(EXCERPTED PASSAGE Opens)

Anyuta Blagovo is a character in Chekhov's story Moya zhizn’ (“My Life,” 1896). In his poem Viola tricolor (1921) VN mentions anyutiny glazki (the pansies) and ugryumoe marevo (the morose mirage) of our deserts:

 

Анютины глазки, весёлые глазки,
в угрюмое марево наших пустынь
глядите вы редко из ласковой сказки,
из мира забытых святынь...

 

Anyuta's eyes, the merry eyes of pansies,
from an affectionate fairy tale,
from the world of forgotten sacred places
you seldom look into the morose mirage of our deserts...

 

Chekhov is the author of Bab'ye tsarstvo ("A Woman's Kingdom," 1894) and Skripka Rotshil’da (“Rothschild’s Violin,” 1894). According to Vadim, spying had been his clystère de Tchékhov even before he married Iris Black (Vadim's first wife):

 

Brushing all my engagements aside, I surrendered again--after quite a few years of abstinence!--to the thrill of secret investigations. Spying had been my clystère de Tchékhov even before I married Iris Black whose later passion for working on an interminable detective tale had been sparked by this or that hint I must have dropped, like a passing bird's lustrous feather, in relation to my experience in the vast and misty field of the Service. In my little way I have been of some help to my betters. The tree, a blue-flowering ash, whose cortical wound I caught the two "diplomats," Tornikovski and Kalikakov, using for their correspondence, still stands, hardly scarred, on its hilltop above San Bernardino. But for structural economy I have omitted that entertaining strain from this story of love and prose. Its existence, however, helped me now to ward off--for a while, at least--the madness and anguish of hopeless regret. (5.1)

(EXCERPTED PASSAGE Closes)
(LISTED ENTRIES Opens)

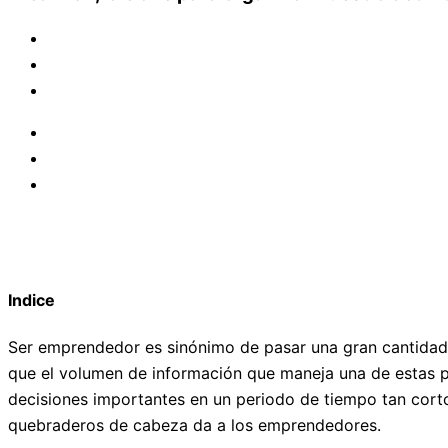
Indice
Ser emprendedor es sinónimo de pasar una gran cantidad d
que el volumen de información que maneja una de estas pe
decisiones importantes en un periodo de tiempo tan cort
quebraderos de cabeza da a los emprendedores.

(LISTED ENTRIES Closes)

**WORK REQUEST 1**.
In the Chekhov passage, what kind of tree held the wound that the two "diplomats" used for their correspondence?
**WORK REQUEST 2**.
Shorten the paragraph of the Chekhov passage that begins "Brushing all my engagements aside" and keep its main facts.
**WORK REQUEST 3**.
Repeat the part of the Chekhov passage that opens with the words containing "Анютины глазки, весёлые" and closes with "of our deserts...".

**RESPONSE BOX 1**.
A blue-flowering ash.

**RESPONSE BOX 2**.
Setting all engagements aside, I returned after years of abstinence to the thrill of secret investigations. Spying had been my clystère de Tchékhov even before I married Iris Black, whose later passion for writing an endless detective tale was sparked by hints I had dropped about my work in the Service. In a small way I helped my betters. I caught the two "diplomats," Tornikovski and Kalikakov, using the cortical wound of a blue-flowering ash for their correspondence, and that tree still stands on its hilltop above San Bernardino. For structural economy I left that strain out of this story of love and prose. Still, it helped me for a while to ward off the madness and anguish of hopeless regret.

**RESPONSE BOX 3**.
Анютины глазки, весёлые глазки,
в угрюмое марево наших пустынь
глядите вы редко из ласковой сказки,
из мира забытых святынь...

 

Anyuta's eyes, the merry eyes of pansies,
from an affectionate fairy tale,
from the world of forgotten sacred places
you seldom look into the morose mirage of our deserts...